> What the exercise asks
Copy exactly, and only, the lines that start at the line containing "image of cerebral" and end at the last line of the material below.

'''

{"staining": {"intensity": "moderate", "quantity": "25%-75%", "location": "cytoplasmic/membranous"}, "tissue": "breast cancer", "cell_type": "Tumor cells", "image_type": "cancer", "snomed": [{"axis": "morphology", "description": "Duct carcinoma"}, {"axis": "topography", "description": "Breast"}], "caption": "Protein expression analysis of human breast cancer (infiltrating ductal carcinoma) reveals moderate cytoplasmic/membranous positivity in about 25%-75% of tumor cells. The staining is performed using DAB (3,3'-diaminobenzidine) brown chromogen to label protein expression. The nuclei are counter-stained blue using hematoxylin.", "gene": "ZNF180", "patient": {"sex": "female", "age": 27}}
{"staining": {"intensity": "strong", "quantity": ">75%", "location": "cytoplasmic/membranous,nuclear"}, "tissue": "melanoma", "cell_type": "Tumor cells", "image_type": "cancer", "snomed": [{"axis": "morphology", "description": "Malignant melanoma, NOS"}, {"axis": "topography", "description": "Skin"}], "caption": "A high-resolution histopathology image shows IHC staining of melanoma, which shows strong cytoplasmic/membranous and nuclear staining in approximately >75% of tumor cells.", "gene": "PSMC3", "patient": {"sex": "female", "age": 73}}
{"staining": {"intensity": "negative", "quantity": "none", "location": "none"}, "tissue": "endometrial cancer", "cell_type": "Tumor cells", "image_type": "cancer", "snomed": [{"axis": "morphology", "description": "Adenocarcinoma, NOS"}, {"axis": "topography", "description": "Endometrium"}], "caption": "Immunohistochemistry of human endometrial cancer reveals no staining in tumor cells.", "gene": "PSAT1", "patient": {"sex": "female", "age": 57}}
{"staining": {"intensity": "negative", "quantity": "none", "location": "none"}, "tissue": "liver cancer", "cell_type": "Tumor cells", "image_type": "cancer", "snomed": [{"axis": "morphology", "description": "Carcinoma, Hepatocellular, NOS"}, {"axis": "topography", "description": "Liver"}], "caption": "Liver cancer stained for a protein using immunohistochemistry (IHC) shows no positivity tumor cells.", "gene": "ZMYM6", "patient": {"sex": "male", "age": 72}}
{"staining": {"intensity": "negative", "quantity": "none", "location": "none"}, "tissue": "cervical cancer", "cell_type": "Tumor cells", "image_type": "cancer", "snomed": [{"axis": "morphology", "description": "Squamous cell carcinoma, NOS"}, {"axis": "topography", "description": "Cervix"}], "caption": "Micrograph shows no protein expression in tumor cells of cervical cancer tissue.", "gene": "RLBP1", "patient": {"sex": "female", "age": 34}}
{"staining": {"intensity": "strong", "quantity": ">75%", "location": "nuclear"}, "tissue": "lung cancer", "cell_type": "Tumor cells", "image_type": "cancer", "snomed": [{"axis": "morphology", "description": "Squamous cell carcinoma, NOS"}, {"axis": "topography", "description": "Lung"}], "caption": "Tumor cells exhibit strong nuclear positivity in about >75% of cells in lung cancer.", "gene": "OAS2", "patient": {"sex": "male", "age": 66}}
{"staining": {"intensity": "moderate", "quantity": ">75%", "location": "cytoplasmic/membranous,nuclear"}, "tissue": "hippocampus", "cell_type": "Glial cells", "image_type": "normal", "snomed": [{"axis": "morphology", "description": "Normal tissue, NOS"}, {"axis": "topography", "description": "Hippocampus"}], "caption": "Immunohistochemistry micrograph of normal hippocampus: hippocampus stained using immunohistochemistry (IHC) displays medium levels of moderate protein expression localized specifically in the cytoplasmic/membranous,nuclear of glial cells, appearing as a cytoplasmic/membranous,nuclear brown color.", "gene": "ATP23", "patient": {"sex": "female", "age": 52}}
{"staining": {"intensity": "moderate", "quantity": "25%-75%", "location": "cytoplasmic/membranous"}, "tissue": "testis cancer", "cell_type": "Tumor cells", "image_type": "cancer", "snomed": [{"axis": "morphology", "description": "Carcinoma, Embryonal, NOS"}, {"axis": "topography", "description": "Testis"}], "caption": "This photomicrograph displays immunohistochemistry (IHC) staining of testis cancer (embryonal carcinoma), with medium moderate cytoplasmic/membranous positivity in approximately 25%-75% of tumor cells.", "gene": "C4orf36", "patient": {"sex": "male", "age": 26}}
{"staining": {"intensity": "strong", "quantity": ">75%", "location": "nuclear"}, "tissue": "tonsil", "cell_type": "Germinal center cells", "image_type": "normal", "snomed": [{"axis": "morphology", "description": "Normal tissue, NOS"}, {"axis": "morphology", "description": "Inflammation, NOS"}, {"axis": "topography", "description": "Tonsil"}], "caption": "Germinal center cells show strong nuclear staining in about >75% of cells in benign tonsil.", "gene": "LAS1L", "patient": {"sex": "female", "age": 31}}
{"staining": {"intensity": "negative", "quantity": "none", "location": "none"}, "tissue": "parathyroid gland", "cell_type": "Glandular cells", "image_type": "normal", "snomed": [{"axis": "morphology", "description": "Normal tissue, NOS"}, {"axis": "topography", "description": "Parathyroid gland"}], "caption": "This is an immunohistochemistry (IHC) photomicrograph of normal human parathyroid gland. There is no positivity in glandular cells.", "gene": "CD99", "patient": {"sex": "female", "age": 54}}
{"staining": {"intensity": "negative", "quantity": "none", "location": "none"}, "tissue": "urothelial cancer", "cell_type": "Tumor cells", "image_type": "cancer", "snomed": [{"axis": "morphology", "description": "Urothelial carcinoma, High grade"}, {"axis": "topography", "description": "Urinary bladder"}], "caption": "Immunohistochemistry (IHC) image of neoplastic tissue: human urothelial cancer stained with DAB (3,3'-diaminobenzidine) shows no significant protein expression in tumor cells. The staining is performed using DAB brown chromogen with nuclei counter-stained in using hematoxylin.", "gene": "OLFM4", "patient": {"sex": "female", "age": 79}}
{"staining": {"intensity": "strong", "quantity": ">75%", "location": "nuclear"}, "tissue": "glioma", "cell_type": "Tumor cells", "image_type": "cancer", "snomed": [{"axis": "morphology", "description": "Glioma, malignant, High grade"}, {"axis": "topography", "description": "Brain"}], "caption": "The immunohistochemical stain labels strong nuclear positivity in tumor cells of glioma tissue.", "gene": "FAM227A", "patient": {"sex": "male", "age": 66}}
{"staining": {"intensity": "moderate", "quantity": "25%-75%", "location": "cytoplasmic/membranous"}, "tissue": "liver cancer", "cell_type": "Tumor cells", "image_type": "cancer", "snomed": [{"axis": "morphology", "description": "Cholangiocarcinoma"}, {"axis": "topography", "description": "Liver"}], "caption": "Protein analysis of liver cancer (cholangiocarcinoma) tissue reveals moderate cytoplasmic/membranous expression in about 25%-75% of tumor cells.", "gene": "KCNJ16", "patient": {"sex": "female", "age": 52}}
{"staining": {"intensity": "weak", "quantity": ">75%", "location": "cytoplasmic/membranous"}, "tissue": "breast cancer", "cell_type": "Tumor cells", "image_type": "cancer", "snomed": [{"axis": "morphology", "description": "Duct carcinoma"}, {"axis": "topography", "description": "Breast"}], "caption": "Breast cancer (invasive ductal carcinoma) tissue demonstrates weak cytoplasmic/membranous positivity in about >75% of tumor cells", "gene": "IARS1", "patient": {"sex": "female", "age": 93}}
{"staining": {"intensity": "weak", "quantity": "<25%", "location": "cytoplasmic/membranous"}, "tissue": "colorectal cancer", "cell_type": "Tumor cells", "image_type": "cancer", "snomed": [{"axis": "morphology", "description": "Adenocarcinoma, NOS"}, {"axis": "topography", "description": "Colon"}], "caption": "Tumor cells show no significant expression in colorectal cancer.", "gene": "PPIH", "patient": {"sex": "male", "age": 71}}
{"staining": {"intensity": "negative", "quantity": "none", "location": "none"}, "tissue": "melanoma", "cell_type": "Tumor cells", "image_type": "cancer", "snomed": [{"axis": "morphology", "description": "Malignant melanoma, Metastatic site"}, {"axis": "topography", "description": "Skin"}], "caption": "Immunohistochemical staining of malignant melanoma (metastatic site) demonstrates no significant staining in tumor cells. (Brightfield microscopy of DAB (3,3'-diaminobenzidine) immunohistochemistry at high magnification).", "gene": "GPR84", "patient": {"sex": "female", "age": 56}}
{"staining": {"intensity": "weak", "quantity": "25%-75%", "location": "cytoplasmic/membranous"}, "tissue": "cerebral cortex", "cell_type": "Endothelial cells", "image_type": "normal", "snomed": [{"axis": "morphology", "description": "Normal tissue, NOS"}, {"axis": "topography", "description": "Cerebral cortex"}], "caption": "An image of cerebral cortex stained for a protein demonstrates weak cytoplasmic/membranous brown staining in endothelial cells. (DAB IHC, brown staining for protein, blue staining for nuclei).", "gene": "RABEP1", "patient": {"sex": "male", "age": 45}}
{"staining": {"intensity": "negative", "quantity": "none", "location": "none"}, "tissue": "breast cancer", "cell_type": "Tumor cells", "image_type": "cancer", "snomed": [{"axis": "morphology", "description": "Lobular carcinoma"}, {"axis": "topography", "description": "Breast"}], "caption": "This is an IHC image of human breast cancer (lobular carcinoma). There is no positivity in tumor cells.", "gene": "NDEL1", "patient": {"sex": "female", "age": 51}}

'''

> Solution
{"staining": {"intensity": "weak", "quantity": "25%-75%", "location": "cytoplasmic/membranous"}, "tissue": "cerebral cortex", "cell_type": "Endothelial cells", "image_type": "normal", "snomed": [{"axis": "morphology", "description": "Normal tissue, NOS"}, {"axis": "topography", "description": "Cerebral cortex"}], "caption": "An image of cerebral cortex stained for a protein demonstrates weak cytoplasmic/membranous brown staining in endothelial cells. (DAB IHC, brown staining for protein, blue staining for nuclei).", "gene": "RABEP1", "patient": {"sex": "male", "age": 45}}
{"staining": {"intensity": "negative", "quantity": "none", "location": "none"}, "tissue": "breast cancer", "cell_type": "Tumor cells", "image_type": "cancer", "snomed": [{"axis": "morphology", "description": "Lobular carcinoma"}, {"axis": "topography", "description": "Breast"}], "caption": "This is an IHC image of human breast cancer (lobular carcinoma). There is no positivity in tumor cells.", "gene": "NDEL1", "patient": {"sex": "female", "age": 51}}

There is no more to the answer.